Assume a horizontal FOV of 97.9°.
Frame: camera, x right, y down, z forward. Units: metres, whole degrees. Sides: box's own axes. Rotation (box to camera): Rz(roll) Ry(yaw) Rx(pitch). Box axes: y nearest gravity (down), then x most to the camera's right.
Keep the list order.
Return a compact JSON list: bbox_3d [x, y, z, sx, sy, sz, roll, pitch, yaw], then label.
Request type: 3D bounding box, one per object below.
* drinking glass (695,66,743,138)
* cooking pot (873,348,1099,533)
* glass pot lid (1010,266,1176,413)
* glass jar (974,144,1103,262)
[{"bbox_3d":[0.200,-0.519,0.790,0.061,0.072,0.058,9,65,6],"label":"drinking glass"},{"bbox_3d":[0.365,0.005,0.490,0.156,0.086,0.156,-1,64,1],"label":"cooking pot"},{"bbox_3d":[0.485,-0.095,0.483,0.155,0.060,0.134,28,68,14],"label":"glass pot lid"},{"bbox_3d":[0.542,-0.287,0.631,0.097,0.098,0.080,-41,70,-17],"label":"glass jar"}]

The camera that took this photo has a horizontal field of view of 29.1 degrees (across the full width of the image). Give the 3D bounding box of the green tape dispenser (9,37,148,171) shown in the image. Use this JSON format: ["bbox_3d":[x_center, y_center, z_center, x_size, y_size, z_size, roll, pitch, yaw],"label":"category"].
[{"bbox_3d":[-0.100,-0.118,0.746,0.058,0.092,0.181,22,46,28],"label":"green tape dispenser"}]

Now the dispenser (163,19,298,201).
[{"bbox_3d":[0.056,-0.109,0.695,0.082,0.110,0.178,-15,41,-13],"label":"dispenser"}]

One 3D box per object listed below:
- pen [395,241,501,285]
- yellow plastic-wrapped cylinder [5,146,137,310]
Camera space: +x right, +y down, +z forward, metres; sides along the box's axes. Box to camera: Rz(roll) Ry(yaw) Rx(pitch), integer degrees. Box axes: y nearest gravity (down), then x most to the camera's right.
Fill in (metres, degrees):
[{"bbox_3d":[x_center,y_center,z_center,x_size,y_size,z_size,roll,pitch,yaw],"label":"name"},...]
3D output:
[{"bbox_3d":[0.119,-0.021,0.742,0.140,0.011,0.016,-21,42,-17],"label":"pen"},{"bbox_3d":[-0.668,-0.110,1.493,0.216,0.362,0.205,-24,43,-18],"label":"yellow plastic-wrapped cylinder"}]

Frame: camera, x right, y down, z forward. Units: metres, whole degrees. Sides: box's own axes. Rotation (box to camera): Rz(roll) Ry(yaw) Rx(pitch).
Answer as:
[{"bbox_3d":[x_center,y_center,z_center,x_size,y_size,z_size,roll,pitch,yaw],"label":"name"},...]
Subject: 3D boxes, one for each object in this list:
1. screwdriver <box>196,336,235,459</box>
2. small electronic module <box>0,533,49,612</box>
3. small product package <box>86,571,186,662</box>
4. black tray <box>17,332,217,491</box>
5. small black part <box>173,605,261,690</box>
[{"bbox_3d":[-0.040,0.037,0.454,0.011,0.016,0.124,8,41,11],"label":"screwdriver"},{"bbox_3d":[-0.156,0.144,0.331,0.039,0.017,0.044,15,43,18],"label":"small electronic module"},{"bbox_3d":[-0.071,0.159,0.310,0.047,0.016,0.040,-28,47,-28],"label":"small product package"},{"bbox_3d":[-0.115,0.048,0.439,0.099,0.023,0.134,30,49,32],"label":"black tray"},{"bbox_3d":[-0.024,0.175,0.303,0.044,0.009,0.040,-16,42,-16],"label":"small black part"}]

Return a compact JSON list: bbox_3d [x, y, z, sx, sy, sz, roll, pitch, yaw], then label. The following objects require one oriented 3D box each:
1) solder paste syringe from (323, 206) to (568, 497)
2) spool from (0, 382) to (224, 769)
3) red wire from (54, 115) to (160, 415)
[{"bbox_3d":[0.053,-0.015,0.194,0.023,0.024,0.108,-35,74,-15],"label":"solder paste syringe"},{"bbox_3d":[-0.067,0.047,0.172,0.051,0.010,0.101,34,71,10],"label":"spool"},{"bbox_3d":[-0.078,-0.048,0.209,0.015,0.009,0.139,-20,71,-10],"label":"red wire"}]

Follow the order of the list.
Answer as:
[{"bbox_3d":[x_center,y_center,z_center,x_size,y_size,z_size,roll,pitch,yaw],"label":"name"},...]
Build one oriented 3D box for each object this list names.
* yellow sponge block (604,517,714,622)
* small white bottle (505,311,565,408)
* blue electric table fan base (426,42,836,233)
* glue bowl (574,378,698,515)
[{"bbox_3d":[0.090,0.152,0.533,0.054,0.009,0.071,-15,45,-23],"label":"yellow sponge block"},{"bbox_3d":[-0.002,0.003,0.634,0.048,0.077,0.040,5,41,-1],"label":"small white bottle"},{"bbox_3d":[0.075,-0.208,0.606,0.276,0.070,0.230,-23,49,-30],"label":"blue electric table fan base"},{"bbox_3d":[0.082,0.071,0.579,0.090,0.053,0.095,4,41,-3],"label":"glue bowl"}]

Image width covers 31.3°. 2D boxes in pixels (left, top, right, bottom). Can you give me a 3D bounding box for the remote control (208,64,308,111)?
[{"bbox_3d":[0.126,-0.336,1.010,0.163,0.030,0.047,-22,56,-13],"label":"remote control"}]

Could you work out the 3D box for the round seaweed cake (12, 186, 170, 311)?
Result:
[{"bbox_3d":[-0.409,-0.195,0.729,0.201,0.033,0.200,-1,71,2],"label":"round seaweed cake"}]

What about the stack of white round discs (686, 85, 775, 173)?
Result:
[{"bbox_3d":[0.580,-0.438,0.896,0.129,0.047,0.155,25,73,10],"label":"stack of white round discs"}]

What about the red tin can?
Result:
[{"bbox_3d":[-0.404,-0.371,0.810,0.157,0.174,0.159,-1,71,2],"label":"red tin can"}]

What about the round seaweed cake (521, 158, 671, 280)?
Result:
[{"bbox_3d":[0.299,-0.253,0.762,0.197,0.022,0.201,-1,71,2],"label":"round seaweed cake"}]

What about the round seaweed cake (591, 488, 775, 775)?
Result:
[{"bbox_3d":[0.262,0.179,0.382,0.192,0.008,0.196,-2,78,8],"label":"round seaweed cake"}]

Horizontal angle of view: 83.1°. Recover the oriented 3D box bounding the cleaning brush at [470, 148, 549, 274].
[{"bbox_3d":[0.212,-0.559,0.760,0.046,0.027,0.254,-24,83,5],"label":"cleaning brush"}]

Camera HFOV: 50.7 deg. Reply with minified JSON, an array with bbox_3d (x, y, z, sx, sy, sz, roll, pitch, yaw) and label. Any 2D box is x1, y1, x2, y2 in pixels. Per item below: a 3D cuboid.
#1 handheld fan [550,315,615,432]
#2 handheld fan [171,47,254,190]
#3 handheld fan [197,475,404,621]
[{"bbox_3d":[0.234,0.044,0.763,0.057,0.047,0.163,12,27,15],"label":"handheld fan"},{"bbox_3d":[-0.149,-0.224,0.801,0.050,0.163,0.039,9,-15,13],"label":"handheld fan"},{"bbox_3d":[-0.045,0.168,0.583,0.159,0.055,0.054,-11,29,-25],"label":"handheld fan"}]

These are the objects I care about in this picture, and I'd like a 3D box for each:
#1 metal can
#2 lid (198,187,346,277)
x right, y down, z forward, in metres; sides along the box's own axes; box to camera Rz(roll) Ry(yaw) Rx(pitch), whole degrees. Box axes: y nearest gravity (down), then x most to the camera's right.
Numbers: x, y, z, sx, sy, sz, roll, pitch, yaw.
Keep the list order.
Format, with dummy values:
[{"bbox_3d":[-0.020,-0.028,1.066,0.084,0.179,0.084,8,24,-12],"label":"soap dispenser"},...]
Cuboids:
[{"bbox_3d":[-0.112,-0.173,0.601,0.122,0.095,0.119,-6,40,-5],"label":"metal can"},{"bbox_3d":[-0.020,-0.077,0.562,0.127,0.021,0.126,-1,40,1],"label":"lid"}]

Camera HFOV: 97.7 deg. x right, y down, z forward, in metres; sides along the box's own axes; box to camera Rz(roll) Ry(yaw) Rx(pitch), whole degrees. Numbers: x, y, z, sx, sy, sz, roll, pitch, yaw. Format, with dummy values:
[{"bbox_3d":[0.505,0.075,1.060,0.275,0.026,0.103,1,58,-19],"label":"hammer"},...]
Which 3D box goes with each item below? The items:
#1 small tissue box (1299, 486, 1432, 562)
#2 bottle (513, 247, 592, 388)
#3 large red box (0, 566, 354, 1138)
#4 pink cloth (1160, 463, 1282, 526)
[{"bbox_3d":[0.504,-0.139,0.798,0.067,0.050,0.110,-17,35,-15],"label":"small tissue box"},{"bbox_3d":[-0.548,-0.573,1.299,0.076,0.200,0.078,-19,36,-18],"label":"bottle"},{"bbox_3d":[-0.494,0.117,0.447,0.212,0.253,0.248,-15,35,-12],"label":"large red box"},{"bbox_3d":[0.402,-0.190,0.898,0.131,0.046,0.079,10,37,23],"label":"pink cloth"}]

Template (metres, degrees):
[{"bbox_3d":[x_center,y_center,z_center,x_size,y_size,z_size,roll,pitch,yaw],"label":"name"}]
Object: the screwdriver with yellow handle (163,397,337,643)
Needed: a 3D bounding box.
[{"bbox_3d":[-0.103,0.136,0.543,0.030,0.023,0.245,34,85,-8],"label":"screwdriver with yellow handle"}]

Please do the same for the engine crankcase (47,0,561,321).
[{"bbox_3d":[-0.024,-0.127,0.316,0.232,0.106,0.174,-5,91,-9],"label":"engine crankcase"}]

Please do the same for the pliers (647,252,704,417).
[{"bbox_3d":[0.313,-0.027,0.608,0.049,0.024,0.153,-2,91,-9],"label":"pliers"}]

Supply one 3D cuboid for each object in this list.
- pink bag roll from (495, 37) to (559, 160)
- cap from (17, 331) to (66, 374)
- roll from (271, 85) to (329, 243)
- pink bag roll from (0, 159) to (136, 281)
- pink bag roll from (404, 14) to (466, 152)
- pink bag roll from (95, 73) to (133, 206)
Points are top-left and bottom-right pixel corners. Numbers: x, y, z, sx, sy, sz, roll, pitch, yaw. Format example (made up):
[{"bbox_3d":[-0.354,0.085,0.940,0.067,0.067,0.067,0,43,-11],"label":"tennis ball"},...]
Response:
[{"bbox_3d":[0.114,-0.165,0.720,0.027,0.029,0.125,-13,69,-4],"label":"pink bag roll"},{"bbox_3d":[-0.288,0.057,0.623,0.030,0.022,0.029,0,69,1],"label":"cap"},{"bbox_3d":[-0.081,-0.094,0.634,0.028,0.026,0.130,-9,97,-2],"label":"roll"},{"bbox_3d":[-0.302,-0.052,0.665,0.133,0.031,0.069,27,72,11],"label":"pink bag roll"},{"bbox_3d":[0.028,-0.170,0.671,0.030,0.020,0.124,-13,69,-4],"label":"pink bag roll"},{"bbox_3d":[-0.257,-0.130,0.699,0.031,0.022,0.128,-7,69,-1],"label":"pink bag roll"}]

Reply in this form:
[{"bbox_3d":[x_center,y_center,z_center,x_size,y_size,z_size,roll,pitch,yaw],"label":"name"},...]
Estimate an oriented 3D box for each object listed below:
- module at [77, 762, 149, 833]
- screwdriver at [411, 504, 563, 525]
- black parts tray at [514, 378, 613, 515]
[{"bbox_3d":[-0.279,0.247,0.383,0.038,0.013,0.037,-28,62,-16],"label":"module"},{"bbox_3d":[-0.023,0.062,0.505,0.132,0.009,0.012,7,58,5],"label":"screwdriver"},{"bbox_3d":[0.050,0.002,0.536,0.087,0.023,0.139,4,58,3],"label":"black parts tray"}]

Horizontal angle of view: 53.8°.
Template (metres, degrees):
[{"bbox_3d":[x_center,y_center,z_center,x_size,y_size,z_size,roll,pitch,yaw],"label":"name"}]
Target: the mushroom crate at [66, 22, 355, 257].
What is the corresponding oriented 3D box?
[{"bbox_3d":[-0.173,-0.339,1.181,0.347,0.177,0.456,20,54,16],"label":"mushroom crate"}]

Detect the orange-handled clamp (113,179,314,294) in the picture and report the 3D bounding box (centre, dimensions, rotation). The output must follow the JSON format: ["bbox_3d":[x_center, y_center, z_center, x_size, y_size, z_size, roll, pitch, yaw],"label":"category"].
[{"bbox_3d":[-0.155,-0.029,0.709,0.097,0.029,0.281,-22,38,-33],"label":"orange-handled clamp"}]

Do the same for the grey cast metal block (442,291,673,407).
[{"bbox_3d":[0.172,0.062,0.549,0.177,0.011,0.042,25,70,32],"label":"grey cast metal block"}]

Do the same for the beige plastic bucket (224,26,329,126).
---------------
### PROBLEM TO WORK ON
Copy the lines above exactly. Start with the line containing "One 3D box per", end with the line containing "Camera space: +x", and include both.

### EXERCISE ANSWER
One 3D box per object listed below:
- pen [395,241,501,285]
- yellow plastic-wrapped cylinder [5,146,137,310]
Camera space: +x right, +y down, +z forward, metres; sides along the box's axes. Box to camera: Rz(roll) Ry(yaw) Rx(pitch), integer degrees. Box axes: y nearest gravity (down), then x most to the camera's right.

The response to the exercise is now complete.